Mat Oxley

The darkest day

Jarno Saarinen was so good at motorcycle racing that he taught ‘King’ Kenny Roberts to road race without even knowing it When the Finn went racing in the States — in March 1973 he became the first European to win the Daytona 200 — he was watched all the way by Roberts, then a young dirt track champ with Tarmac aspirations.

Saarinen was one of the first racers to hang off his motorcycle, shifting his weight to the inside to force the machine through the turns and reduce lean angle, which increased cornering speed. He won the 1972 250 World Championship for Yamaha, who promoted him to the 500 class. Saarinen dominated the first two races of 1973, at Paul Picard and the Salzburgring, so by the time the circus arrived at Monza he was firm favourite to win the title.

This should have been history in the making. Not only would Yamaha’s success have ended MV Agusta’s 17-year reign as premier-class king, it would also have been the first time Japan and the two-stroke had conquered the category.
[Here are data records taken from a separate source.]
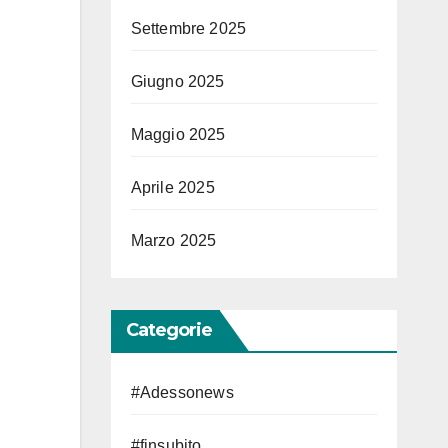
Settembre 2025
Giugno 2025
Maggio 2025
Aprile 2025
Marzo 2025
Categorie
#Adessonews
#finsubito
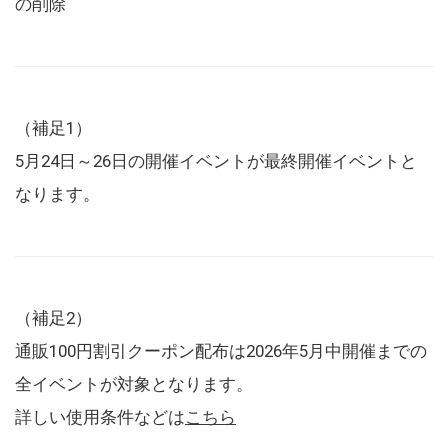
の削除
（補足1）
5月24日～26日の開催イベントが最終開催イベントと
なります。
（補足2）
通販100円割引クーポン配布は2026年5月中開催までの
全イベントが対象となります。
詳しい使用条件などは
こちら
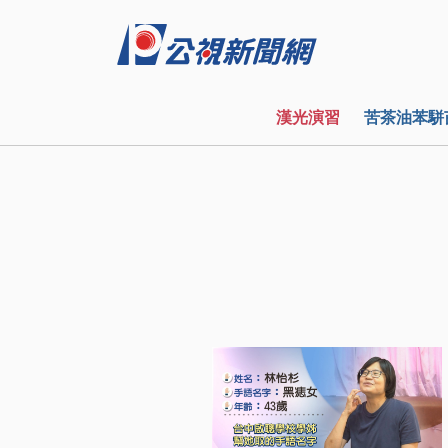
漢光演習
苦茶油苯駢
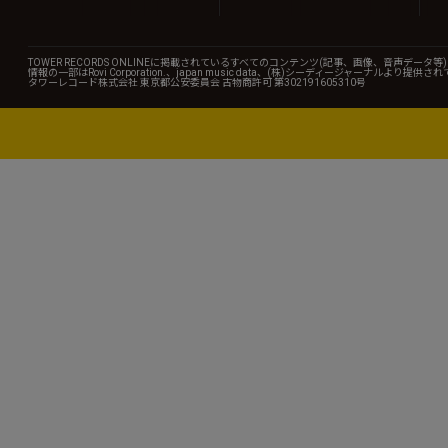
TOWER RECORDS ONLINEに掲載されているすべてのコンテンツ(記事、画像、音声デ
情報の一部はRovi Corporation.、japan music data、(株)シーディージャーナルより提供
タワーレコード株式会社 東京都公安委員会 古物商許可 第302191605310号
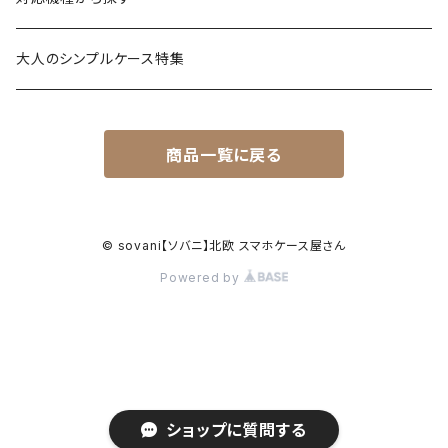
食べ物
透明・ソフトケース（柔らか素材）
iPhone 17 シリーズ
大人のシンプルケース特集
風景・暮らし
衝撃に強いグリップケース
iPhone 16 シリーズ
商品一覧に戻る
シンプル・幾何学模様
透明・クリアグリップケース
iPhone 15 / 14 シリーズ
名入れが出来るデザイン
強化ガラス（9H）ケース
iPhone 13 / 12 ～以前
© sovani【ソバニ】北欧 スマホケース屋さん
Powered by
ハードケース
Android対応機種はこちら
クッションバンパーケース
ショルダー付スマホケース
ショップに質問する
Instead, Saarinen’s brilliance was snuffed out at the first corner of the Monza 250 Grand Prix. Ironically, it was the curse of the two-stroke that ended his life. Hurtling into the 140mph Curva Grande for the first time, Renzo Pasolini’s Harley-Davidson seized, causing the Italian to fall into Saarinen’s path. The Finn too went down, bike and rider ricocheting off the Armco, triggering a domino effect among the pack. By the time the accident was over, the track was a raging inferno, a further dozen riders had fallen and Saarinen and Pasolini were dead.
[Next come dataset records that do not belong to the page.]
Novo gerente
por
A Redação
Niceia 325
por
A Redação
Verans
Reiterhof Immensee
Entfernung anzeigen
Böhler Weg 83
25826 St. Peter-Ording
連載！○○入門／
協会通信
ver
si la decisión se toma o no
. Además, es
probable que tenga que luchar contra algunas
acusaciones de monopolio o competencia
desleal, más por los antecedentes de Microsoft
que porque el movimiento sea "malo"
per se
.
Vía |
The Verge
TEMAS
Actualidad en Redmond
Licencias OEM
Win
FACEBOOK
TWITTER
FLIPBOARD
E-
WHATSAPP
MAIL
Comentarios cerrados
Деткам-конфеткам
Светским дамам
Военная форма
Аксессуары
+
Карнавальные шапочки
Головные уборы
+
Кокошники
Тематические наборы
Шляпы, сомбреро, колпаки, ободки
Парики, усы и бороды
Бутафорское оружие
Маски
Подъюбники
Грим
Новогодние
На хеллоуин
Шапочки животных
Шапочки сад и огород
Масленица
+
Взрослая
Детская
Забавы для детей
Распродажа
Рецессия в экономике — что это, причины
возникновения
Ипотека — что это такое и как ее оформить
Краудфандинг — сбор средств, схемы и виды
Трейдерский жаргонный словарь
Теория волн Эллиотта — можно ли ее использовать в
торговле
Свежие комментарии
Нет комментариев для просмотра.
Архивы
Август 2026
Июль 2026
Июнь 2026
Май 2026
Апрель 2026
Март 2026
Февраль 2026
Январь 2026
The death of two of bike racing’s best riders — Pasolini had chased Saarinen all the way to the 1972 250 crown — still stands out as the sport’s darkest day. Anyone who followed motorcycling at the time remembers exactly where they were when they heard the news.

Saarinen was undoubtedly a genius and destined for all-time greatness. People who knew him ranked him with Mike Hailwood and Giacomo Agostini. He was Finnish ice-racing champion before he moved into Grands Prix, so he could slide a road race bike, even before Roberts. And because he had studied mechanical engineering at university he had a more technical approach to racing than other riders of his era. His death prompted Yamaha’s stunned management to withdraw from the 500 championship, delaying its takeover of the class until Ago made history with them in 1975.
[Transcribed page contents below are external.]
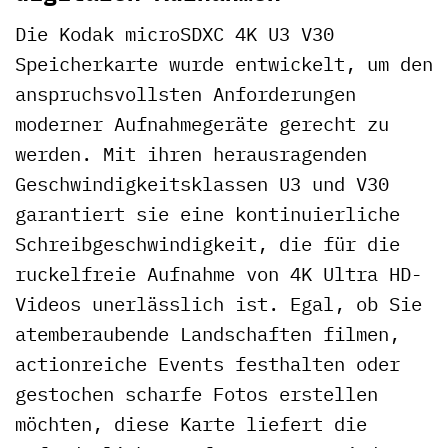
Die Kodak microSDXC 4K U3 V30
Speicherkarte wurde entwickelt, um den
anspruchsvollsten Anforderungen
moderner Aufnahmegeräte gerecht zu
werden. Mit ihren herausragenden
Geschwindigkeitsklassen U3 und V30
garantiert sie eine kontinuierliche
Schreibgeschwindigkeit, die für die
ruckelfreie Aufnahme von 4K Ultra HD-
Videos unerlässlich ist. Egal, ob Sie
atemberaubende Landschaften filmen,
actionreiche Events festhalten oder
gestochen scharfe Fotos erstellen
möchten, diese Karte liefert die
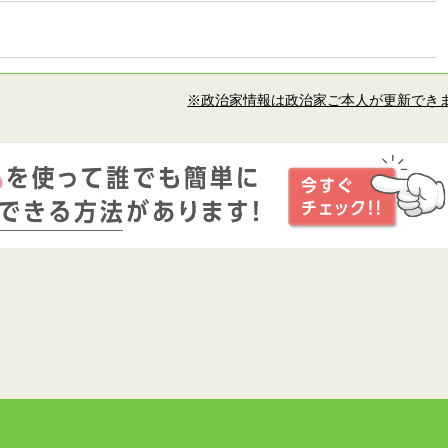
※政治家情報は政治家ご本人が更新でき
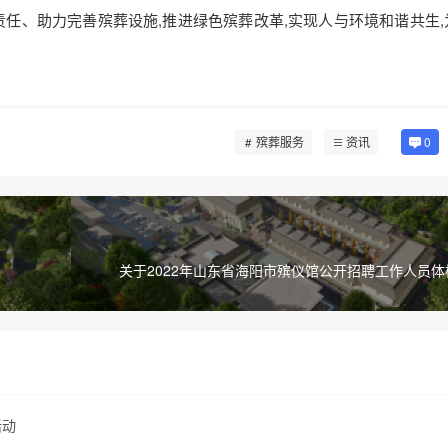
任、助力完善殡葬设施,推进绿色殡葬改革,实现人与环境和谐共生,
殡葬服务
资讯
0
关于2022年山东省海阳市殡仪馆公开招聘工作人员
活动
The Monza pile-up caused huge controversy at a time when riders were waking up to the fact that something needed to be done about safety. Not only were street circuits highly dangerous, but the new trend for installing guardrails at purpose-built tracks increased the risks for bike racers. Most people in Fl believed steel barriers would improve safety for car racers and spectators, but they had the opposite effect for bikers who christened the installations “death rails”. Certainly, most riders believed Saarinen and Pasolini (the pair are pictured above, at the Salzburgring) might have survived if they had instead tumbled into undergrowth.

When he arrived at Monza, Saarinen had complained about the Armco, but it stayed. His fear that a fallen rider would bounce into the path of traffic proved tragically prophetic.

Seven weeks later bikes raced again at Monza in a junior national meeting. No changes had been made and three riders lost their lives in another pile-up. Incredibly, it took some years before most circuits underwent major changes, with barriers pushed back behind run-off areas.

They did things differently in the 1970s. Some sections of the industry regarded riders as disposable and safety was often overlooked. In many ways, they weren’t the good old days.